Michael Moore a Roma. E la conferenza stampa del regista si trasforma in uno show.

"Ora dovete spiegarmi perché voi italiani vivete più a lungo di noi, visto che noi siamo i numeri 1! Noi siamo la prima superpotenza, i più forti: è impossibile che voi viviate più a lungo di noi!". Si trasforma immediatamente in un divertentissimo show la conferenza stampa del sagace Michael Moore, il regista americano arrivato a Roma per presentare il suo ultimo film, Sicko, incisivo e ironico documentario di denuncia sul sistema sanitario Usa. Cappellino da baseball rosso, pantaloni corti e quella solita aria da nerd sovrappeso, il regista più critico nei confronti del proprio Paese parla a ruota libera: elogia il sistema sanitario francese e quello italiano, rispettivamente al primo e secondo posto per efficienza nella classifica dell'OMS (mentre gli Usa sono solo al 37°), fa battute sulla politica italiana e quella Usa, e si diverte a raccontare aneddoti della sua vita. Senza mai perdere di vista il suo ruolo di grillo parlante della società americana e grande accusatore delle sue storture. "Molti pensano che negli Stati Uniti siamo tutti ricchi, viviamo nel benessere, abbiamo medici e apparecchiature fantastiche, ma dovete sapere che ci sono 50 milioni di cittadini che non hanno nessuna possibilità di curarsi. E questo è un crimine!". Cosa ancora più grave, come mostra il film, è che gli altri 250 milioni, pur avendo un'assicurazione sanitaria, spesso non possono curarsi perché la copertura assicurativa è solo parziale e non riescono a pagare i conti extra. "Negli Usa è elevatissimo il numero di persone che hanno perso la casa perché non potevano pagare i conti dell'ospedale dove erano stati curati: trovatemi un solo cittadino italiano a cui sia successa la stessa cosa" arringa Moore, che aggiunge, in tono divertito: "In ogni sistema sanitario ci sono delle lacune... ma almeno voi ne avete uno!".

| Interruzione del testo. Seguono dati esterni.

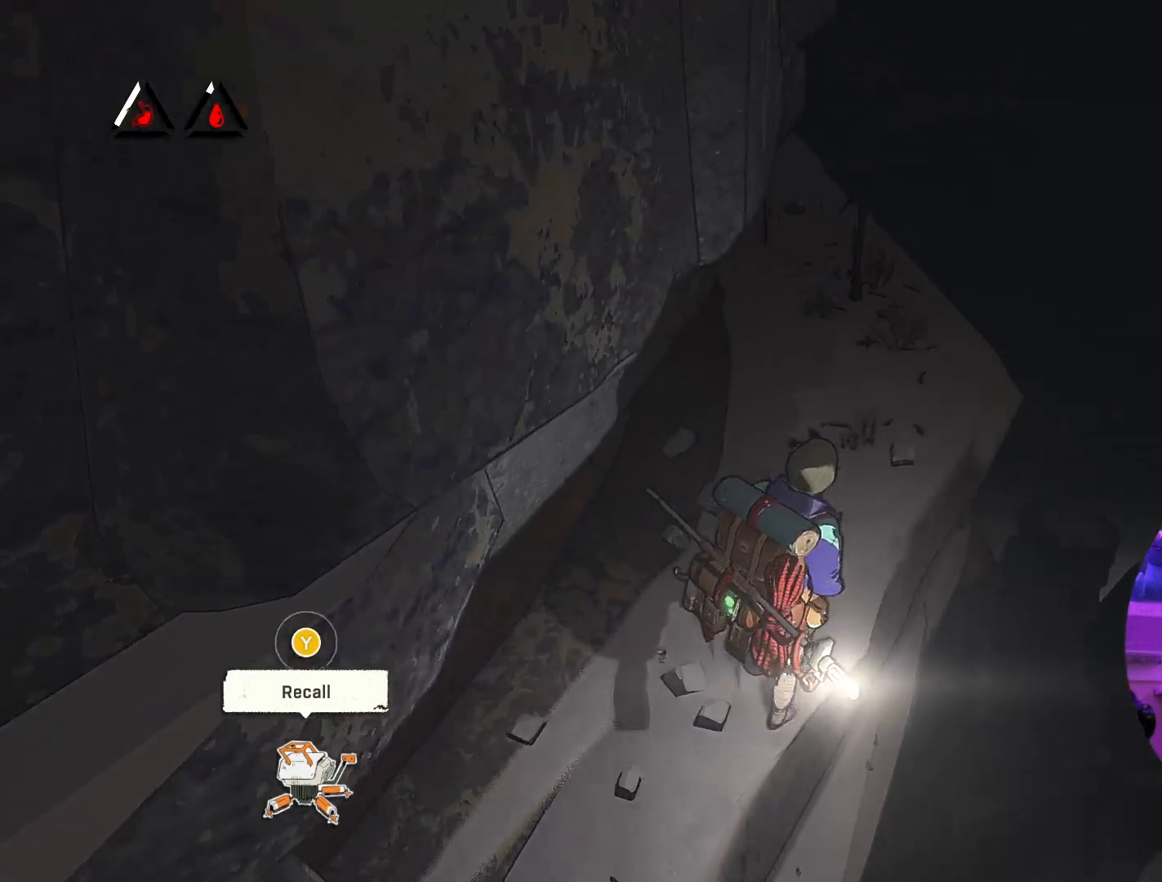
{"buttons": [], "left_stick": "up-right", "right_stick": "center", "events": []}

Il regista di Sicko non risparmia poi attacchi aperti al precedente governo italiano: "So che per molti anni il governo di centrodestra ha cercato di ridurre la rete di sicurezza sociale, per assomigliare sempre di più agli Usa, ma è un progetto folle... e ora il governo di centrosinistra deve porre rimedio al casino che ha lasciato Berlusconi". Poi il cineasta più critico nei confronti della presidenza di George Bush e della guerra in Iraq, autore di film come Bowling a Colombine e Fahrenheit 9/11, dà un consiglio al nostro governo: "E' meglio aumentare i fondi per il Sistema Sanitario Nazionale che sprecare fondi per delle guerre illegali". Il Paese ideale di Michael Moore, è evidente anche guardando Sicko, è la Francia, dove si lavora 35 ore e si hanno 8 settimane di ferie pagate: "Gli americani ne hanno appena due, e infatti si ammalano più spesso. Non a caso il livello di produttività dei francesi è superiore al nostro". Poi esorta gli italiani a non lamentarsi: "bisogna smettere di piagnucolare: le forze oscure guidate dalle multinazionali americane vanno bloccate, bisogna agire, subito, ognuno nel proprio Paese, per esempio proteggendo l'occupazione. Guardate la Francia: quando Chirac venne eletto aveva le stesse idee liberiste di Sarkozy, ma quando ha provato a metterle in pratica, le persone sono scese in strada. Succederà lo stesso con Sarkozy: la gente prima o poi si stanca di questi uomini di affari, di destra, che non hanno a cuore l'interesse della gente, e se ne libera. E' successo già qui e in Inghilterra". Dopo il viaggio in Europa effettuato durante le riprese di Sicko, si capisce che Michael Moore ha scoperto un nuovo universo, e quasi non se ne capacita. A proposito della Francia, facendosi scherno ancora una volta dei suoi connazionali ossessionati dal pericolo rosso, aggiunge: "Per un americano pensare che qualcuno che si definisce socialista possa ottenere il 46% dei voti, come è successo a Segolène Royale... beh, è una cosa che ti manda in manicomio". E poi, alla fine, lancia un suggerimento agli italiani: "Se avete problemi perché dovete fare le file per ottenere un intervento, eliminate dalle liste di attesa 50 milioni di persone! Sono poveri? Sbatteteli fuori dalla fila per avere assistenza: fate come facciamo noi americani!".